Goebbels‘ Sekretärin: Eine ziemlich pflichtbewusste Stenotypistin

Im Jahre 2017 verstarb Brunhilde Pomsel im Alter von 106 Jahren in einem Altersheim in München. Knapp ein Jahr zuvor erschien der österreichische Dokumentarfilm „Ein deutsches Leben“, bei dem Filmemacher Christian Krönes zusammen mit Olaf S. Müller, Roland Schrotthofer und Florian Weigensamer Regie führte. Aus dreißig Stunden Interviewmaterial wurden 113 Minuten einer Dokumentation, die, angereichert durch historische Filmausschnitte, etwa aus dem Warschauer Ghetto, die Erzählungen Frau Pomsels zu ihrem Leben dem Publikum näherbrachten.

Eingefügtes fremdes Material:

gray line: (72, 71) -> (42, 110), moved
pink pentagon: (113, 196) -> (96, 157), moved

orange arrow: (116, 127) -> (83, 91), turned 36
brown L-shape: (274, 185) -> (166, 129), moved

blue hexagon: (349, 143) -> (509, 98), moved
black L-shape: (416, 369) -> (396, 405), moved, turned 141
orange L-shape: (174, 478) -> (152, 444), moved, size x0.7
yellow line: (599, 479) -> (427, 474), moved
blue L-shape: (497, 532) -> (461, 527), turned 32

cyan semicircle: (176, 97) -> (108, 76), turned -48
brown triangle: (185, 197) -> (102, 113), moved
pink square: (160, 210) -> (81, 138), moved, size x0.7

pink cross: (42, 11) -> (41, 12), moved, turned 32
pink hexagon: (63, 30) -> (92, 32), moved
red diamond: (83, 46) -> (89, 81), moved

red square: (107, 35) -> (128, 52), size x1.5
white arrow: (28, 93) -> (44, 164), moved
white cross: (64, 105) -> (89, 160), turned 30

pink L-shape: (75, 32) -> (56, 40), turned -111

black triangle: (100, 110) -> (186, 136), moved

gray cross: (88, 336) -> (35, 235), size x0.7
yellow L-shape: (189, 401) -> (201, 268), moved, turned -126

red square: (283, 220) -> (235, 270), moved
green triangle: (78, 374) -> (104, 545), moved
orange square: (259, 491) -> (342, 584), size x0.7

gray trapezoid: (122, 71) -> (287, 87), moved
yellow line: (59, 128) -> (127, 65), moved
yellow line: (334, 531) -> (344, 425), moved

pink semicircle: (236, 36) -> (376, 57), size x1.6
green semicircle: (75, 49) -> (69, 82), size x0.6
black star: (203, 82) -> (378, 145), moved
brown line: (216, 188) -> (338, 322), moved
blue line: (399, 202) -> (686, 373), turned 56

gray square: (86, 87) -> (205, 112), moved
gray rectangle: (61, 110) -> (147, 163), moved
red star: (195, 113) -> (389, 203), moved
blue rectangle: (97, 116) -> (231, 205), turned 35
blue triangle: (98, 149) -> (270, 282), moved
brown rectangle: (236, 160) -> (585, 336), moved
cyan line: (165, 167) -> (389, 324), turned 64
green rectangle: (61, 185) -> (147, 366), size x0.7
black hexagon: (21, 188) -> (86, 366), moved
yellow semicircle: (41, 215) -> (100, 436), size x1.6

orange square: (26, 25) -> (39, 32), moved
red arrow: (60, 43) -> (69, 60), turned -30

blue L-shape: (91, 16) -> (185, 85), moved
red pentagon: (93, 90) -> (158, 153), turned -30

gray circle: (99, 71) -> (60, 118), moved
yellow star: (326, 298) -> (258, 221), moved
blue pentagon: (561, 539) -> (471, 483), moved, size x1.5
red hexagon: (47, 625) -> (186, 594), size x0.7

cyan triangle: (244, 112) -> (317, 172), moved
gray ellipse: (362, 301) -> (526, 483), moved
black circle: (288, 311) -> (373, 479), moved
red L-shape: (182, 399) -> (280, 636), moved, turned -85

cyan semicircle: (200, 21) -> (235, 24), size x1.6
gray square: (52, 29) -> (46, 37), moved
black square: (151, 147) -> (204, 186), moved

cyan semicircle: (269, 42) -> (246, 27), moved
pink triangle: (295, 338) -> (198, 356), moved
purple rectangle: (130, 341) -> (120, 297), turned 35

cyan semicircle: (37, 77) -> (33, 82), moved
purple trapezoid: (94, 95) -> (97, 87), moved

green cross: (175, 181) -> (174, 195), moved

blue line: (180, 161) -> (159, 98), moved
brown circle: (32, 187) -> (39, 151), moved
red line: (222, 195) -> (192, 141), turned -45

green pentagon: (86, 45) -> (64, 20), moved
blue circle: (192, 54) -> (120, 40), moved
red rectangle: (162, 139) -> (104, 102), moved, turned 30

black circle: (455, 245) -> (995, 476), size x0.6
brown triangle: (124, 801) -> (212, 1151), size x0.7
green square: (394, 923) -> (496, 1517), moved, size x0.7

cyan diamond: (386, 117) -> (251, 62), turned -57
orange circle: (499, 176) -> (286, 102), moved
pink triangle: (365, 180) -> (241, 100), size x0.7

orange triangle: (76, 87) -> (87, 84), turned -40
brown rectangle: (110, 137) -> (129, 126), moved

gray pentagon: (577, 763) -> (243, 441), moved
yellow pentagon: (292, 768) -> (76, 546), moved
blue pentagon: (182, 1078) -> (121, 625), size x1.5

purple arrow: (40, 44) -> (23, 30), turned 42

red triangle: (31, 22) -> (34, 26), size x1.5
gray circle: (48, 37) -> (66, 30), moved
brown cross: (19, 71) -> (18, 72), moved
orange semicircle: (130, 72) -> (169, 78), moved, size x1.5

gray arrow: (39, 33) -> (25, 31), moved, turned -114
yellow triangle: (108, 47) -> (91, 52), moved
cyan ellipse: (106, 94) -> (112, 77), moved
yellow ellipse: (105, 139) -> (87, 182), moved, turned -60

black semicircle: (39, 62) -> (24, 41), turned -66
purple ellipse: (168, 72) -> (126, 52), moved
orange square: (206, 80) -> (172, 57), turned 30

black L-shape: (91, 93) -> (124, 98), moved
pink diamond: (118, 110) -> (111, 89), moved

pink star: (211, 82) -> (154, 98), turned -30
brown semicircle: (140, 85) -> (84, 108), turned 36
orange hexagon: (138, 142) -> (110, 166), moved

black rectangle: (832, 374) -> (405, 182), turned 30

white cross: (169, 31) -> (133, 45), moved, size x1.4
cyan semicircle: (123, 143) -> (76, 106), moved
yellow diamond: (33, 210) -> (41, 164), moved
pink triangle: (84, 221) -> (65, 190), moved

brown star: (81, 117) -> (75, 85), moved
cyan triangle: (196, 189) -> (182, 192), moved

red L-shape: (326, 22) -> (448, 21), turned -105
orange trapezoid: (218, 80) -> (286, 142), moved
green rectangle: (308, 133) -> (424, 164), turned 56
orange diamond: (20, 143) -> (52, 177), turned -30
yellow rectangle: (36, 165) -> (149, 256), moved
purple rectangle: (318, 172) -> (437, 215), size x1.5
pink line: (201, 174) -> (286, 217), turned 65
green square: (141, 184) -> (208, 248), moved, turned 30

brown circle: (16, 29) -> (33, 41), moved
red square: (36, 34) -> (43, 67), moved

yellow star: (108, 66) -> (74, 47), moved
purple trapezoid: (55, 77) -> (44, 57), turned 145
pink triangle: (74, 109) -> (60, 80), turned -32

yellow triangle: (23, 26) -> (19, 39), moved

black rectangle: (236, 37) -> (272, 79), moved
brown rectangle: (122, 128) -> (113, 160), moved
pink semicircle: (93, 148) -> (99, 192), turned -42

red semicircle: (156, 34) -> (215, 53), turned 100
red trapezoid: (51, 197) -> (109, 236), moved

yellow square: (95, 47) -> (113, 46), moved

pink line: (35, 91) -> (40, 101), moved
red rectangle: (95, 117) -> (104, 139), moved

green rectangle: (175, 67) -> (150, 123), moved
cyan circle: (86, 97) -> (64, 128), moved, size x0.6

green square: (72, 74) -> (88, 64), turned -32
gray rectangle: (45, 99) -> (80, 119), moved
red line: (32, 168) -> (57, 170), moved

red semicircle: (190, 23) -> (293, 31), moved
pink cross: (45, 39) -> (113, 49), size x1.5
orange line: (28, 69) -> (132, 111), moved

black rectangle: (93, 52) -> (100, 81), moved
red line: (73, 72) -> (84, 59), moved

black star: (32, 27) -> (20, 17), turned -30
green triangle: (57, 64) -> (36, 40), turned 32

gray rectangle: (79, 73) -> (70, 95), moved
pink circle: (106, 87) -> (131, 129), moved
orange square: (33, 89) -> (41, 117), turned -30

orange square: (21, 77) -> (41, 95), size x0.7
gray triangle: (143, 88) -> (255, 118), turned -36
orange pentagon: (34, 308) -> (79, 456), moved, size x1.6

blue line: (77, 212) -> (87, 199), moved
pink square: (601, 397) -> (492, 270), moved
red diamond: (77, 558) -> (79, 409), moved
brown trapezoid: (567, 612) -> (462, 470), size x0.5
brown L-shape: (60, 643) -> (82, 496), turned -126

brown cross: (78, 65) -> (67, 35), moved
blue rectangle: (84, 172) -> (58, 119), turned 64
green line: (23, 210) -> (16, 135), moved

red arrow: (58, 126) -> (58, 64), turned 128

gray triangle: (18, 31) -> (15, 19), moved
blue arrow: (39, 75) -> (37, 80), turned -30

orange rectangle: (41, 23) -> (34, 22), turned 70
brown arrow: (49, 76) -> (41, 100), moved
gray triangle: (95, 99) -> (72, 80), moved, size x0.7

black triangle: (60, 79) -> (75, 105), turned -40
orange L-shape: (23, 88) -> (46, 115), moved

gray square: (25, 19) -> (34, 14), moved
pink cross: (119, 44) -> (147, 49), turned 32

Zwischen 1942 und dem 1. Mai 1945 war sie Sekretärin von Propagandaminister Joseph Goebbels gewesen, behauptete aber stets, während dieser und überhaupt während der ganzen Zeit seit 1933 nie etwas von den Maßnahmen zur Vernichtung der Juden, Roma, Sinti, der Jenischen und all der anderen vom NSDAP-Regime verfolgten, gefolterten und ermordeten Menschen mitbekommen zu haben.
Maggie Smith spielte die Rolle vor sechs Jahren
Zum Film erschien nach dem Tode Brunhilde Pomsels das Begleitbuch von Thore D. Hansen „Ein deutsches Leben: Was uns die Geschichte von Goebbels’ Sekretärin für die Gegenwart lehrt“. Basierend auf diesem Werk verfasste der britische Dramatiker, Übersetzer und Regisseur Christopher Hampton das Ein-Personen-Stück „A German Life“, das 2019 im Londoner Bridge Theatre mit Maggie Smith als Brunhilde Pomsel Weltpremiere hatte. Und nun brachte das Theater in der Josefstadt das Stück – Text in der Übersetzung von Sabine Pribil – in der ersten Zusammenarbeit mit Andrea Breth auf die Wiener Bühne.
Den beinahe zweistündigen Monolog hält in bewundernswerter Ausdauer Lore Stefanek. Wobei, Monolog trifft in Breths Inszenierung nicht wirklich zu. In der von Raimund Orfeo Voigt gestalteten Bühne sitzt Stefanek in ein schickes blaues Kleid und Jacke gekleidet (Kostüme: Jens Kilian) zwar auf einem Polstersessel mit Tischchen, darauf eine Flasche Sekt und Sektglas, aus dem sie bisweilen nippt, im Zentrum des hellen, ansonsten bis auf eine Stehlampe, ein Grammophon im Hintergrund und durch eine der drei Türrahmen ein manchmal zu sehendes Klavier im Nebenraum leeren Raumes.
Gruselige Lider aus deutschen Filmkomödien
Aber die biographische und garantiert geschönte Erzählung wird doch öfter unterbrochen. Etwa wenn sie behauptet, nichts von den Arisierungen mitbekommen zu haben, stapft ein Mann durch den Raum und erwähnt in leiser Stimme eine ganze Reihe von im Jargon des Berliner Amtsgerichtes der 1930er-Jahre „erloschenen“ jüdischen Firmen und Geschäften. Oder Grüppchen von Menschen ziehen singend und tanzend im Stile der Goldenen Zwanzigerjahre an der „Pomseline“, wie sich Pomsel offenbar selbst gerne genannt hat, vorbei.
Bald aber folgen in solchen Szenen nur mehr gruselig-fröhliche Lieder, meist aus deutschen Filmkomödien jener Zeit, etwa aus „Es leuchten die Sterne“ (1938), „Liebespremiere“ (1943) oder, weniger fröhlich, auch Lale Andersens berühmter Schlager „Es geht alles vorüber, es geht alles vorbei“ (1941). Für die Musikauswahl zeichnet Adam Benzwi, der auch Klavier spielt, verantwortlich, gewiss in engster Übereinstimmung mit Andrea Breth.
Die Beschreibung „Sarkasmus“ scheint für diese Inszenierung, genauer gesagt, für den Umgang mit den eigenverharmlosten Erinnerungen Brunhilde Pomsels durchaus angebracht. Oder auch die Einschätzung, es handle sich eher um eine Dokumentation mit Musikbegleitung denn um ein Theaterstück. Jedenfalls ist das kein Abend zum Wohlfühlen, denn Brunhilde Pomsels recht oft wiederholte Phrase, dass sie von alldem nichts gewusst hätte, dröhnt noch lange nach.